====== Supplied records

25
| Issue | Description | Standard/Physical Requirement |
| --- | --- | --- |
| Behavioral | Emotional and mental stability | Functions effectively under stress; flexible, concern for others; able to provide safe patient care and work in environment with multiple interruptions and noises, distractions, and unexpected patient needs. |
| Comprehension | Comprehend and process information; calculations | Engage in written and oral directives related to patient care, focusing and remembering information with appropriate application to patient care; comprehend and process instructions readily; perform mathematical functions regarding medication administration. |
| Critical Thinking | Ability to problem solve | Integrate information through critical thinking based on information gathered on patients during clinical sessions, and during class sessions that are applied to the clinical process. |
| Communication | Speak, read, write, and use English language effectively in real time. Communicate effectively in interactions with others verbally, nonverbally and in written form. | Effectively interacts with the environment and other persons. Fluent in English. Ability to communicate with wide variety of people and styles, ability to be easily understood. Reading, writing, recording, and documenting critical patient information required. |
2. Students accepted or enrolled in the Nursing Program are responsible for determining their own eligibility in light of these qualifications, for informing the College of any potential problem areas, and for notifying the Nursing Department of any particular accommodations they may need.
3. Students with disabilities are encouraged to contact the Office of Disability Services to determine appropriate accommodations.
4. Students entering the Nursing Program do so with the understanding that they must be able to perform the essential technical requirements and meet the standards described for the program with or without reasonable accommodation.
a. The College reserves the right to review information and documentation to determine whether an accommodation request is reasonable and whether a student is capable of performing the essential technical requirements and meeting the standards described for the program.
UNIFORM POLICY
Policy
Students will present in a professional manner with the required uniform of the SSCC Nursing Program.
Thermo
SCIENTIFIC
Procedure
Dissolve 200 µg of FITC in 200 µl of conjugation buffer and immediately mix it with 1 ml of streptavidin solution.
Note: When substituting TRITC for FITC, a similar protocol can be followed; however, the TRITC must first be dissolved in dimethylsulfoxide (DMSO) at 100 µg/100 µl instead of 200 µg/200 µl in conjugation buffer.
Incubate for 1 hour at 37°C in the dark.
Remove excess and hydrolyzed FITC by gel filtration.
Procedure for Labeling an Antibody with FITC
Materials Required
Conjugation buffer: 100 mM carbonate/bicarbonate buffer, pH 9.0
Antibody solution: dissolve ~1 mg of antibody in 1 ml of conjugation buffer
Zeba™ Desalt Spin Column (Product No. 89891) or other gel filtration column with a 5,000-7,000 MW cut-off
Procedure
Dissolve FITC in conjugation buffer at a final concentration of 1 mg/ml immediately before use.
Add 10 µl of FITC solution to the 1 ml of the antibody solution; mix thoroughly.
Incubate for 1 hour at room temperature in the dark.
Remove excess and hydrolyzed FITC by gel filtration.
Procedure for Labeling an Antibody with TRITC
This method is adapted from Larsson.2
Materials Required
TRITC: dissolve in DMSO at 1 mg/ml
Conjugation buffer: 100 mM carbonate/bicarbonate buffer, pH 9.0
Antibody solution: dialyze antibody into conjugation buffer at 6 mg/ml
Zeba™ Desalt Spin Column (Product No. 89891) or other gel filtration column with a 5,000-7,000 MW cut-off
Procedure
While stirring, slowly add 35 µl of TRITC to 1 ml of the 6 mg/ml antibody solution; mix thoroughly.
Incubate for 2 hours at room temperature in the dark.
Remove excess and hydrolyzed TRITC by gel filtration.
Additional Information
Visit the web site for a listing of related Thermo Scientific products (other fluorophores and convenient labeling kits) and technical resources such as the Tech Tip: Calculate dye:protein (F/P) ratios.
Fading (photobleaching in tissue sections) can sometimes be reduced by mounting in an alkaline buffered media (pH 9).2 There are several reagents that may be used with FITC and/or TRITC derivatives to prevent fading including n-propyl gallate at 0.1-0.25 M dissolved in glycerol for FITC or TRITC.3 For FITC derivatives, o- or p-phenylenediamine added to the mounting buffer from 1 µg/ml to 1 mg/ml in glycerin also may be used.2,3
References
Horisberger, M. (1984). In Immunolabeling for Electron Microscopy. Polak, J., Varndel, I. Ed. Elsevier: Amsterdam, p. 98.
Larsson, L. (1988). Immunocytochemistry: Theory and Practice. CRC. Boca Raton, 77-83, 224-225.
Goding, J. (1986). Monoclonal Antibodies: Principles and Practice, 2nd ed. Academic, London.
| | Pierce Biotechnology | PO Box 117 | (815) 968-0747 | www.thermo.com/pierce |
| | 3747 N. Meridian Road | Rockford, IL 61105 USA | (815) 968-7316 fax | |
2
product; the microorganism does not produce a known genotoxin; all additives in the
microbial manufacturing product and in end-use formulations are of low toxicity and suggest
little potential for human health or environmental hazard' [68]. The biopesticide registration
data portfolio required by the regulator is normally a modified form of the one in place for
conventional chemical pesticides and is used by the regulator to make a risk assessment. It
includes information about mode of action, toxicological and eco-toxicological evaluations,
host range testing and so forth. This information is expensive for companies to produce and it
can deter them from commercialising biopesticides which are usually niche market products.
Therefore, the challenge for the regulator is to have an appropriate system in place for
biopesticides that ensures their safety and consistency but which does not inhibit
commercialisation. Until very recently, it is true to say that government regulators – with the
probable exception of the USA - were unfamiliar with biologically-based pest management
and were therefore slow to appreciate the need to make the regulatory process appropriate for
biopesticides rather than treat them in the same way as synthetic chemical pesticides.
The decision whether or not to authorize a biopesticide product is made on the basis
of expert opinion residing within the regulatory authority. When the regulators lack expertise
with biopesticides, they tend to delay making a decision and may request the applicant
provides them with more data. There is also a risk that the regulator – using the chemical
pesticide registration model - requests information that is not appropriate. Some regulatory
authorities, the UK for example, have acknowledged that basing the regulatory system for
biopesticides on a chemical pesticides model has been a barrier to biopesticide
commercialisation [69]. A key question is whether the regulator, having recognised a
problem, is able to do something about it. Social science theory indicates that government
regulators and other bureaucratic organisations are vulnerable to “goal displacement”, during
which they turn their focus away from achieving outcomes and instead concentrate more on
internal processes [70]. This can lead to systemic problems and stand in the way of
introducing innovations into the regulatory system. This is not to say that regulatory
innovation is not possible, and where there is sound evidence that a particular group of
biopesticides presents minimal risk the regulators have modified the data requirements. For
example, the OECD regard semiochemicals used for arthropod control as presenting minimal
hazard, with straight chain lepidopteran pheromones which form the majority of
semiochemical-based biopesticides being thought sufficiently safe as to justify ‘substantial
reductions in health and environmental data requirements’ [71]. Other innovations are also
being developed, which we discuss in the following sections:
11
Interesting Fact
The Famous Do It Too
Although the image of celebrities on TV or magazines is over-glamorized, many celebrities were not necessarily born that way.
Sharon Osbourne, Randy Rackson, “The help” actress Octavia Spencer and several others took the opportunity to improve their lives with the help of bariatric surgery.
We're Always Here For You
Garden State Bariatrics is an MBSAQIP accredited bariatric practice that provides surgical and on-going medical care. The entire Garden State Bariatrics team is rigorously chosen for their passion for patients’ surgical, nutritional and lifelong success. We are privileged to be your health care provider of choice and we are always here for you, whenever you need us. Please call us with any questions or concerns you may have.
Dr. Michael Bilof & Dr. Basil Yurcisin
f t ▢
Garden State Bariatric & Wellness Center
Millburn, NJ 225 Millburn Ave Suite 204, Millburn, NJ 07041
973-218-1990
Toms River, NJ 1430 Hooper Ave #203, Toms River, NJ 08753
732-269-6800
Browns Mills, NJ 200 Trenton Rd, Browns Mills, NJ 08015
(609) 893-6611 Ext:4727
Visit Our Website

============

**How to complete this task**
Every line of the listing is to be returned exactly as given.

**Answer to this task**
25
| Issue | Description | Standard/Physical Requirement |
| --- | --- | --- |
| Behavioral | Emotional and mental stability | Functions effectively under stress; flexible, concern for others; able to provide safe patient care and work in environment with multiple interruptions and noises, distractions, and unexpected patient needs. |
| Comprehension | Comprehend and process information; calculations | Engage in written and oral directives related to patient care, focusing and remembering information with appropriate application to patient care; comprehend and process instructions readily; perform mathematical functions regarding medication administration. |
| Critical Thinking | Ability to problem solve | Integrate information through critical thinking based on information gathered on patients during clinical sessions, and during class sessions that are applied to the clinical process. |
| Communication | Speak, read, write, and use English language effectively in real time. Communicate effectively in interactions with others verbally, nonverbally and in written form. | Effectively interacts with the environment and other persons. Fluent in English. Ability to communicate with wide variety of people and styles, ability to be easily understood. Reading, writing, recording, and documenting critical patient information required. |
2. Students accepted or enrolled in the Nursing Program are responsible for determining their own eligibility in light of these qualifications, for informing the College of any potential problem areas, and for notifying the Nursing Department of any particular accommodations they may need.
3. Students with disabilities are encouraged to contact the Office of Disability Services to determine appropriate accommodations.
4. Students entering the Nursing Program do so with the understanding that they must be able to perform the essential technical requirements and meet the standards described for the program with or without reasonable accommodation.
a. The College reserves the right to review information and documentation to determine whether an accommodation request is reasonable and whether a student is capable of performing the essential technical requirements and meeting the standards described for the program.
UNIFORM POLICY
Policy
Students will present in a professional manner with the required uniform of the SSCC Nursing Program.
Thermo
SCIENTIFIC
Procedure
Dissolve 200 µg of FITC in 200 µl of conjugation buffer and immediately mix it with 1 ml of streptavidin solution.
Note: When substituting TRITC for FITC, a similar protocol can be followed; however, the TRITC must first be dissolved in dimethylsulfoxide (DMSO) at 100 µg/100 µl instead of 200 µg/200 µl in conjugation buffer.
Incubate for 1 hour at 37°C in the dark.
Remove excess and hydrolyzed FITC by gel filtration.
Procedure for Labeling an Antibody with FITC
Materials Required
Conjugation buffer: 100 mM carbonate/bicarbonate buffer, pH 9.0
Antibody solution: dissolve ~1 mg of antibody in 1 ml of conjugation buffer
Zeba™ Desalt Spin Column (Product No. 89891) or other gel filtration column with a 5,000-7,000 MW cut-off
Procedure
Dissolve FITC in conjugation buffer at a final concentration of 1 mg/ml immediately before use.
Add 10 µl of FITC solution to the 1 ml of the antibody solution; mix thoroughly.
Incubate for 1 hour at room temperature in the dark.
Remove excess and hydrolyzed FITC by gel filtration.
Procedure for Labeling an Antibody with TRITC
This method is adapted from Larsson.2
Materials Required
TRITC: dissolve in DMSO at 1 mg/ml
Conjugation buffer: 100 mM carbonate/bicarbonate buffer, pH 9.0
Antibody solution: dialyze antibody into conjugation buffer at 6 mg/ml
Zeba™ Desalt Spin Column (Product No. 89891) or other gel filtration column with a 5,000-7,000 MW cut-off
Procedure
While stirring, slowly add 35 µl of TRITC to 1 ml of the 6 mg/ml antibody solution; mix thoroughly.
Incubate for 2 hours at room temperature in the dark.
Remove excess and hydrolyzed TRITC by gel filtration.
Additional Information
Visit the web site for a listing of related Thermo Scientific products (other fluorophores and convenient labeling kits) and technical resources such as the Tech Tip: Calculate dye:protein (F/P) ratios.
Fading (photobleaching in tissue sections) can sometimes be reduced by mounting in an alkaline buffered media (pH 9).2 There are several reagents that may be used with FITC and/or TRITC derivatives to prevent fading including n-propyl gallate at 0.1-0.25 M dissolved in glycerol for FITC or TRITC.3 For FITC derivatives, o- or p-phenylenediamine added to the mounting buffer from 1 µg/ml to 1 mg/ml in glycerin also may be used.2,3
References
Horisberger, M. (1984). In Immunolabeling for Electron Microscopy. Polak, J., Varndel, I. Ed. Elsevier: Amsterdam, p. 98.
Larsson, L. (1988). Immunocytochemistry: Theory and Practice. CRC. Boca Raton, 77-83, 224-225.
Goding, J. (1986). Monoclonal Antibodies: Principles and Practice, 2nd ed. Academic, London.
| | Pierce Biotechnology | PO Box 117 | (815) 968-0747 | www.thermo.com/pierce |
| | 3747 N. Meridian Road | Rockford, IL 61105 USA | (815) 968-7316 fax | |
2
product; the microorganism does not produce a known genotoxin; all additives in the
microbial manufacturing product and in end-use formulations are of low toxicity and suggest
little potential for human health or environmental hazard' [68]. The biopesticide registration
data portfolio required by the regulator is normally a modified form of the one in place for
conventional chemical pesticides and is used by the regulator to make a risk assessment. It
includes information about mode of action, toxicological and eco-toxicological evaluations,
host range testing and so forth. This information is expensive for companies to produce and it
can deter them from commercialising biopesticides which are usually niche market products.
Therefore, the challenge for the regulator is to have an appropriate system in place for
biopesticides that ensures their safety and consistency but which does not inhibit
commercialisation. Until very recently, it is true to say that government regulators – with the
probable exception of the USA - were unfamiliar with biologically-based pest management
and were therefore slow to appreciate the need to make the regulatory process appropriate for
biopesticides rather than treat them in the same way as synthetic chemical pesticides.
The decision whether or not to authorize a biopesticide product is made on the basis
of expert opinion residing within the regulatory authority. When the regulators lack expertise
with biopesticides, they tend to delay making a decision and may request the applicant
provides them with more data. There is also a risk that the regulator – using the chemical
pesticide registration model - requests information that is not appropriate. Some regulatory
authorities, the UK for example, have acknowledged that basing the regulatory system for
biopesticides on a chemical pesticides model has been a barrier to biopesticide
commercialisation [69]. A key question is whether the regulator, having recognised a
problem, is able to do something about it. Social science theory indicates that government
regulators and other bureaucratic organisations are vulnerable to “goal displacement”, during
which they turn their focus away from achieving outcomes and instead concentrate more on
internal processes [70]. This can lead to systemic problems and stand in the way of
introducing innovations into the regulatory system. This is not to say that regulatory
innovation is not possible, and where there is sound evidence that a particular group of
biopesticides presents minimal risk the regulators have modified the data requirements. For
example, the OECD regard semiochemicals used for arthropod control as presenting minimal
hazard, with straight chain lepidopteran pheromones which form the majority of
semiochemical-based biopesticides being thought sufficiently safe as to justify ‘substantial
reductions in health and environmental data requirements’ [71]. Other innovations are also
being developed, which we discuss in the following sections:
11
Interesting Fact
The Famous Do It Too
Although the image of celebrities on TV or magazines is over-glamorized, many celebrities were not necessarily born that way.
Sharon Osbourne, Randy Rackson, “The help” actress Octavia Spencer and several others took the opportunity to improve their lives with the help of bariatric surgery.
We're Always Here For You
Garden State Bariatrics is an MBSAQIP accredited bariatric practice that provides surgical and on-going medical care. The entire Garden State Bariatrics team is rigorously chosen for their passion for patients’ surgical, nutritional and lifelong success. We are privileged to be your health care provider of choice and we are always here for you, whenever you need us. Please call us with any questions or concerns you may have.
Dr. Michael Bilof & Dr. Basil Yurcisin
f t ▢
Garden State Bariatric & Wellness Center
Millburn, NJ 225 Millburn Ave Suite 204, Millburn, NJ 07041
973-218-1990
Toms River, NJ 1430 Hooper Ave #203, Toms River, NJ 08753
732-269-6800
Browns Mills, NJ 200 Trenton Rd, Browns Mills, NJ 08015
(609) 893-6611 Ext:4727
Visit Our Website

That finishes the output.